Comme l'ont souligné les organisations professionnelles représentant les éditeurs de presse, cette proposition de règlement présente à cet égard des risques majeurs.

De fait, le texte s'inspire quasi exclusivement de la réglementation audiovisuelle : au lieu de reconnaître les spécificités sectorielles de la presse, il vise à la soumettre à un cadre commun avec l'audiovisuel.

Or, s'il est possible, dans une certaine mesure, de justifier l'existence d'un marché unique dans l'UE pour les services audiovisuels, il est vraiment impossible de démontrer l'existence d'un marché européen pour la presse, compte tenu de l'importance majeure des différences culturelles et linguistiques entre les États membres.

C'est toute la fragilité de la base juridique invoquée, celle de l'article 114 du TFUE, qui n'est pas du tout appropriée pour inclure les contenus de presse dans son champ d'application. Ce problème ne concerne pas que la France; plusieurs parlements étrangers s'y sont intéressés, dont l'Allemagne, la semaine dernière : nous mentionnons dans notre exposé des motifs les arguments qui fondent l'avis motivé du Bundesrat et la résolution du Bundestag, qui ne concernent pas que le caractère fédéral de la régulation outre-Rhin, mais aussi et surtout la base juridique même du texte. Nous rejoignons ici nos collègues allemands.

En effet, le pluralisme des médias et de la presse écrite, qui conditionne l'effectivité de la vie démocratique dans les États membres, incarne, voire symbolise la diversité culturelle et linguistique de l'Union européenne, et n'a pas à relever du seul marché intérieur.

À ce titre, c'est l'article 167 du TFUE qui constitue, à notre avis, une base juridique pertinente et robuste, à tout le moins pour la presse, mais aussi peut-être pour les radios, si riches de diversité régionale voire locale. Cet article, dont nous rappelons les termes dans notre projet d'avis motivé, dispose notamment que « l'Union contribue à l'épanouissement des cultures des États membres dans le respect de leur diversité nationale et régionale, tout en mettant en évidence l'héritage culturel commun ».

Or, en cette matière, selon l'article 6 c) du TFUE, l'UE ne dispose que d'une compétence d'appui, venant en complément ou en soutien de celle des États membres, ce qui ne justifie nullement une harmonisation législative, laquelle pourrait d'ailleurs se faire aussi bien par le haut que par le bas, entraînant un risque de nivellement pour les États membres ayant un corpus législatif ancien et solide en ce domaine, tel celui de notre pays.
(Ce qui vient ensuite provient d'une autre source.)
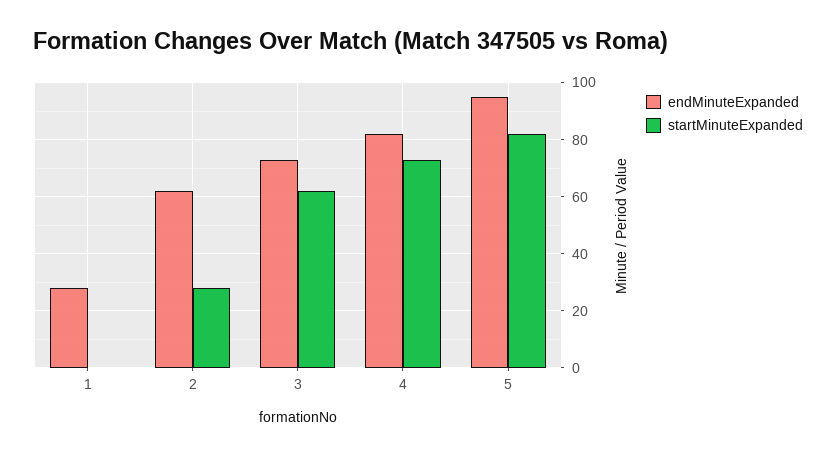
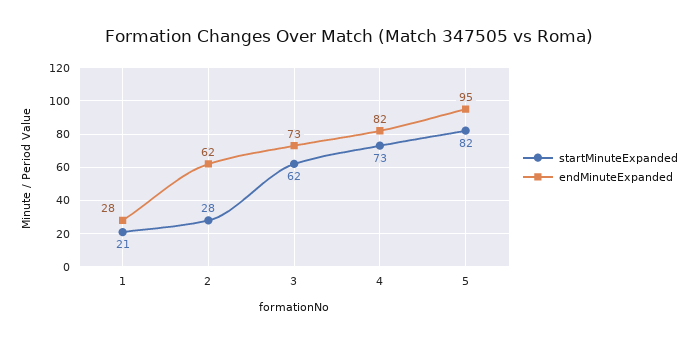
  {
    "endMinuteExpanded": {
      "1": 28,
      "2": 62,
      "3": 73,
      "4": 82,
      "5": 95
    },
    "startMinuteExpanded": {
-     "1": 0,
+     "1": 21,
      "2": 28,
      "3": 62,
      "4": 73,
      "5": 82
    }
  }

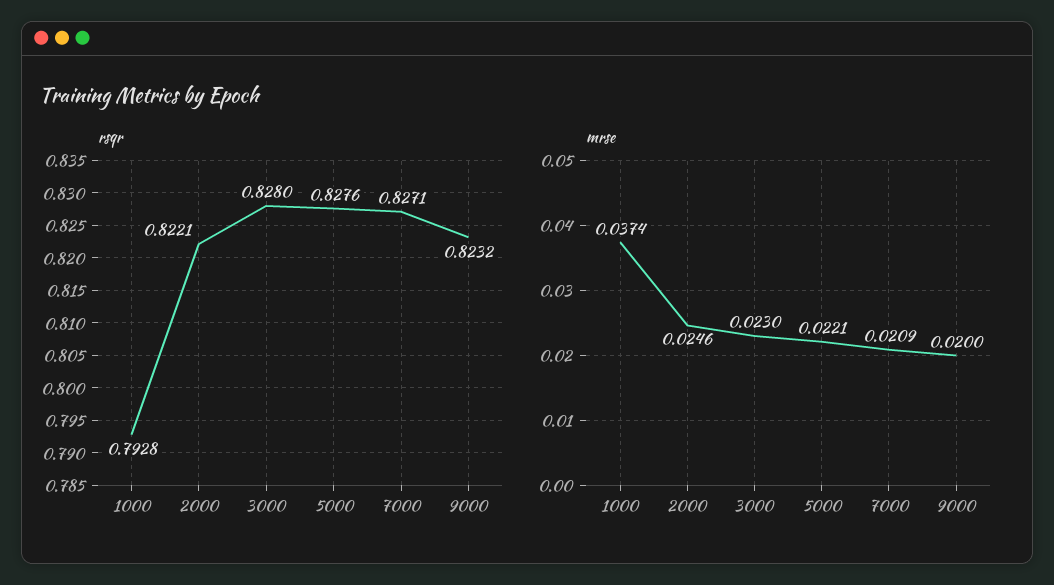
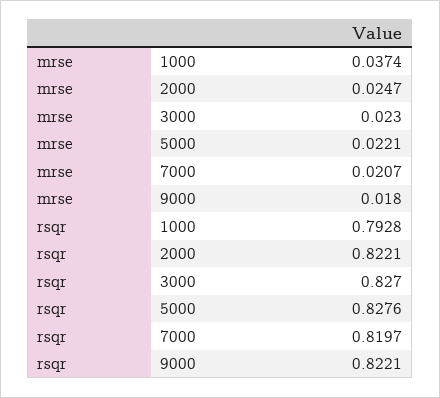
  {
    "rsqr": {
      "1000": 0.7928,
      "2000": 0.8221,
-     "3000": 0.828,
+     "3000": 0.827,
      "5000": 0.8276,
-     "7000": 0.8271,
+     "7000": 0.8197,
-     "9000": 0.8232
+     "9000": 0.8221
    },
    "mrse": {
      "1000": 0.0374,
-     "2000": 0.0246,
+     "2000": 0.0247,
      "3000": 0.023,
      "5000": 0.0221,
-     "7000": 0.0209,
+     "7000": 0.0207,
-     "9000": 0.02
+     "9000": 0.018
    }
  }

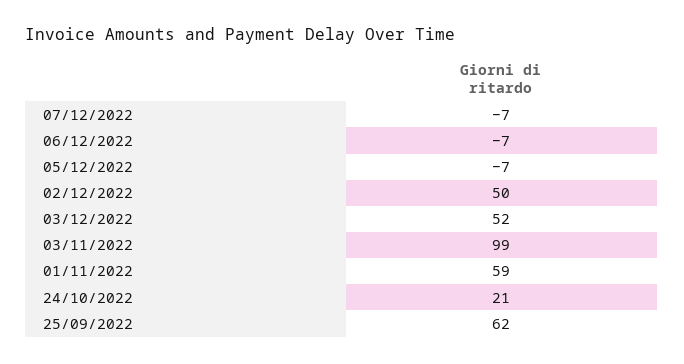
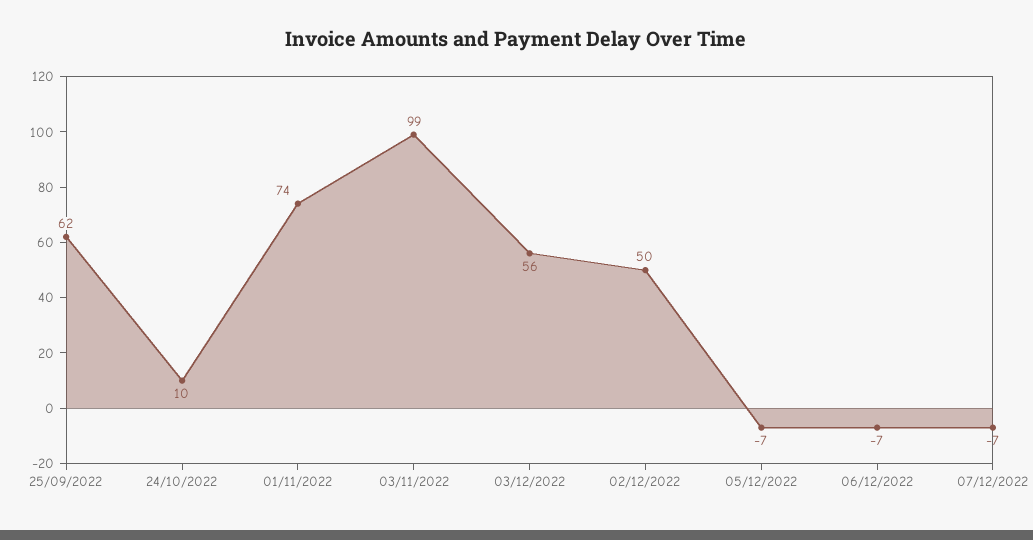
  {
    "07/12/2022": -7,
    "06/12/2022": -7,
    "05/12/2022": -7,
    "02/12/2022": 50,
-   "03/12/2022": 52,
+   "03/12/2022": 56,
    "03/11/2022": 99,
-   "01/11/2022": 59,
+   "01/11/2022": 74,
-   "24/10/2022": 21,
+   "24/10/2022": 10,
    "25/09/2022": 62
  }

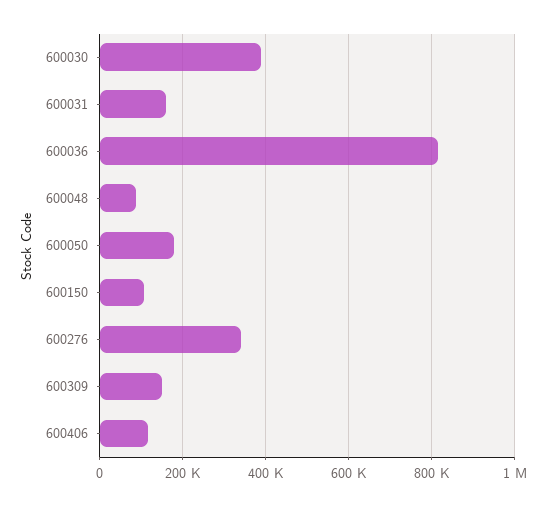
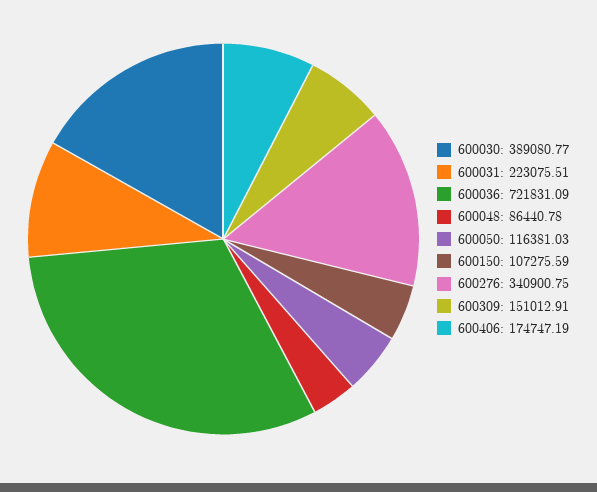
  {
    "600030": 389080.77,
-   "600031": 160000,
+   "600031": 223075.51,
-   "600036": 820000,
+   "600036": 721831.09,
    "600048": 86440.78,
-   "600050": 180000,
+   "600050": 116381.03,
    "600150": 107275.59,
    "600276": 340900.75,
    "600309": 151012.91,
-   "600406": 120000
+   "600406": 174747.19
  }

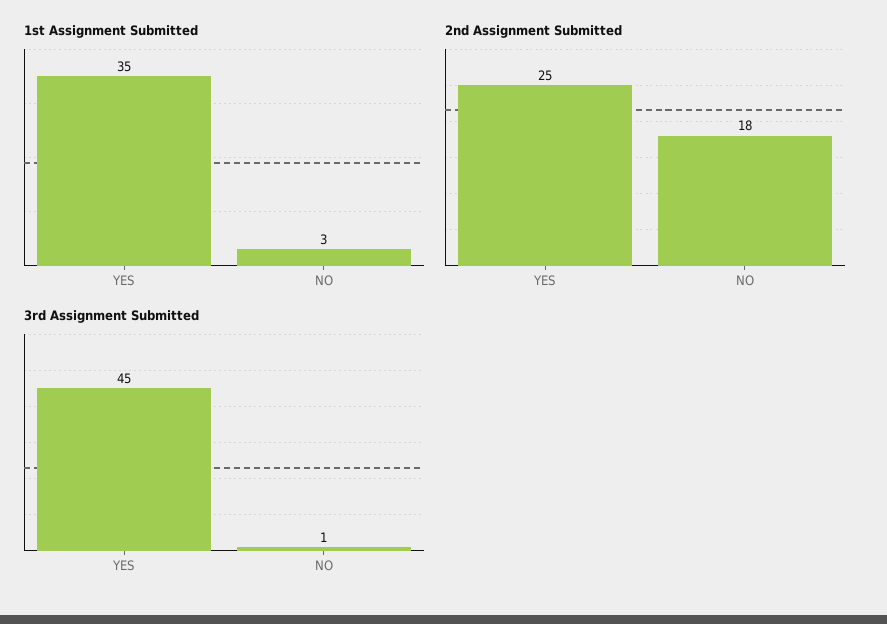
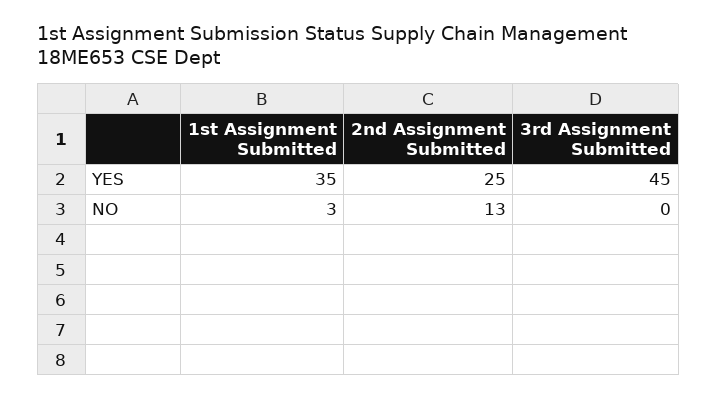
  {
    "1st Assignment Submitted": {
      "YES": 35,
      "NO": 3
    },
    "2nd Assignment Submitted": {
      "YES": 25,
-     "NO": 18
+     "NO": 13
    },
    "3rd Assignment Submitted": {
      "YES": 45,
-     "NO": 1
+     "NO": 0
    }
  }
Au-delà, pour apprécier la « valeur ajoutée » et la « bonne mesure » de ce texte, et statuer sur sa nécessité et son efficacité - va-t-il au-delà de ce qui est « suffisant », peut-on faire « mieux » autrement ? -, il faut aussi examiner son articulation avec le corpus de textes européens existants. Or cette articulation manque de clarté et de précision.

Elle doit pourtant se faire avec les trois principaux textes européens qui constituent la base de l'acquis communautaire en matière de régulation des médias : la directive sur les services de médias audiovisuels (dite SMA) ; la directive établissant des règles sur l'exercice du droit d'auteur et des droits voisins applicables à certaines transmissions en ligne d'organismes de radiodiffusion et retransmissions de programmes de télévision et de radio (dite CabSat2) ; le règlement relatif à un marché unique des services numériques (dit DSA).